§ CHALLENGES
a. Answer these questions about the Padres article:
(i) Which three players had the Padres already acquired during this off-season?
(ii) In what year did the Swinging Friar's association with the team begin?
(iii) What were the fan focus groups organized by the new owners called?
b. Write out the records word for word, from their first line through the line holding "pink star: moved 1 px left, 1 px down", including both ends.

§ READING PASSAGE
Begin

A NEW FRESH START THE REBUILDING IS NEARLY COMPLETE (ONCE AGAIN) IN SAN DIEGO, WHERE THE PADRES LOOK LIKE CONTENDERS
Having already acquired leftfielder Rickey Henderson, first
baseman Wally Joyner and righthander Bob Tewksbury during this
off-season, the San Diego Padres announced on Feb. 6 the
addition of yet another thirtysomething veteran. And they did so
to the accompaniment of a three-piece band and a gospel choir.
The guy worthy of such fanfare is a jovial sort who was with the
Padres previously, has the look and ample silhouette of Buddy
Hackett, and swings a big bat with a mean uppercut.
No, John Kruk is not returning. San Diego is bringing back the
cartoonish mascot known as the Swinging Friar, whose association
with the team began in 1958 with the Pacific Coast League Padres
and ended, inexplicably and some would say ominously, after San
Diego's only World Series appearance, in 1984. Defrocked, the
Padres have finished within seven games of first place only once
in the 11 seasons since.
While the Padres seek divine intervention, the story of how the
Friar came back offers a glimpse into the direction of the team.
Not long after assuming operation of the club in January 1995,
new owners Larry Lucchino and John Moores organized fan focus
groups called "Tell It to the Padres." Says Lucchino: "One of
the things we heard from them is that they liked the Friar. We
like to think we're an organization that has big ears and
listens to our fans."

End

§ MATERIAL
Begin

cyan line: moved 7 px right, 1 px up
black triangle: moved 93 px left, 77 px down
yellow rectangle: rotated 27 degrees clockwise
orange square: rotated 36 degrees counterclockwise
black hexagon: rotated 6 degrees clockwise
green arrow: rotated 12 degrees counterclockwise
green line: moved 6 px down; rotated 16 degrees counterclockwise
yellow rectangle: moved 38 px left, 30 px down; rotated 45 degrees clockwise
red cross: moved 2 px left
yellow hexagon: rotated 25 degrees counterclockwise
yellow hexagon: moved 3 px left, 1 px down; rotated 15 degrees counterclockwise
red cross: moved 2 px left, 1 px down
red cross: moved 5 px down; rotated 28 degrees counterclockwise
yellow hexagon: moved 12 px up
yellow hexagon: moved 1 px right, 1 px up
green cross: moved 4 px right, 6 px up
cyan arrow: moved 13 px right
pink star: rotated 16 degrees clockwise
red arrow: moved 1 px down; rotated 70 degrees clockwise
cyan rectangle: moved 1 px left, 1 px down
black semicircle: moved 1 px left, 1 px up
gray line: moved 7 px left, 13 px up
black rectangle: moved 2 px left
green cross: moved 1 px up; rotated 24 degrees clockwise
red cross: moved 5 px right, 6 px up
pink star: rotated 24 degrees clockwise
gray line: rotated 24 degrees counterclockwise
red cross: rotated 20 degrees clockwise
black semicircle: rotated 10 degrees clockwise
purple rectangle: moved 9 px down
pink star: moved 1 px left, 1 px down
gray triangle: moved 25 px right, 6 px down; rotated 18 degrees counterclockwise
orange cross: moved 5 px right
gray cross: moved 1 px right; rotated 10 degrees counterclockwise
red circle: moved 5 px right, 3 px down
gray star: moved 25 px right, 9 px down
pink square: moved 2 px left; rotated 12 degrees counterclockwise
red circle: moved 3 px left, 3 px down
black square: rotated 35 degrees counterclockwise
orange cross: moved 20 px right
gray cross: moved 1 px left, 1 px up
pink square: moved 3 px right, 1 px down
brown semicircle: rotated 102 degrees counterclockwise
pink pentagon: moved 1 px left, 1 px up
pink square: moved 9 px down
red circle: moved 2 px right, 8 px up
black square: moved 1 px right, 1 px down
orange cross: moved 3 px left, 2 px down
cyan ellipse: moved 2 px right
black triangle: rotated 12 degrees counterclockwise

End

§ REPLIES
a.
(i) Rickey Henderson, Wally Joyner and Bob Tewksbury
(ii) 1958
(iii) "Tell It to the Padres"

b.
cyan line: moved 7 px right, 1 px up
black triangle: moved 93 px left, 77 px down
yellow rectangle: rotated 27 degrees clockwise
orange square: rotated 36 degrees counterclockwise
black hexagon: rotated 6 degrees clockwise
green arrow: rotated 12 degrees counterclockwise
green line: moved 6 px down; rotated 16 degrees counterclockwise
yellow rectangle: moved 38 px left, 30 px down; rotated 45 degrees clockwise
red cross: moved 2 px left
yellow hexagon: rotated 25 degrees counterclockwise
yellow hexagon: moved 3 px left, 1 px down; rotated 15 degrees counterclockwise
red cross: moved 2 px left, 1 px down
red cross: moved 5 px down; rotated 28 degrees counterclockwise
yellow hexagon: moved 12 px up
yellow hexagon: moved 1 px right, 1 px up
green cross: moved 4 px right, 6 px up
cyan arrow: moved 13 px right
pink star: rotated 16 degrees clockwise
red arrow: moved 1 px down; rotated 70 degrees clockwise
cyan rectangle: moved 1 px left, 1 px down
black semicircle: moved 1 px left, 1 px up
gray line: moved 7 px left, 13 px up
black rectangle: moved 2 px left
green cross: moved 1 px up; rotated 24 degrees clockwise
red cross: moved 5 px right, 6 px up
pink star: rotated 24 degrees clockwise
gray line: rotated 24 degrees counterclockwise
red cross: rotated 20 degrees clockwise
black semicircle: rotated 10 degrees clockwise
purple rectangle: moved 9 px down
pink star: moved 1 px left, 1 px down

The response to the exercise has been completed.